» Provided material
=== Begin Enclosure ===

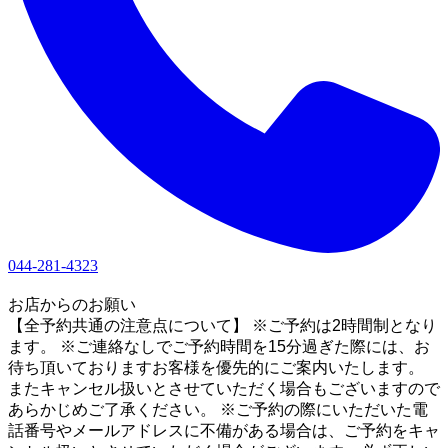
044-281-4323
1
お店からのお願い
【全予約共通の注意点について】 ※ご予約は2時間制となり
ます。 ※ご連絡なしでご予約時間を15分過ぎた際には、お
待ち頂いておりますお客様を優先的にご案内いたします。
またキャンセル扱いとさせていただく場合もございますので
あらかじめご了承ください。 ※ご予約の際にいただいた電
話番号やメールアドレスに不備がある場合は、ご予約をキャ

=== End Enclosure ===

» Task item
What is needed here is each line above set down word for word, minus the images.

» Problem solution
044-281-4323
1
お店からのお願い
【全予約共通の注意点について】 ※ご予約は2時間制となり
ます。 ※ご連絡なしでご予約時間を15分過ぎた際には、お
待ち頂いておりますお客様を優先的にご案内いたします。
またキャンセル扱いとさせていただく場合もございますので
あらかじめご了承ください。 ※ご予約の際にいただいた電
話番号やメールアドレスに不備がある場合は、ご予約をキャ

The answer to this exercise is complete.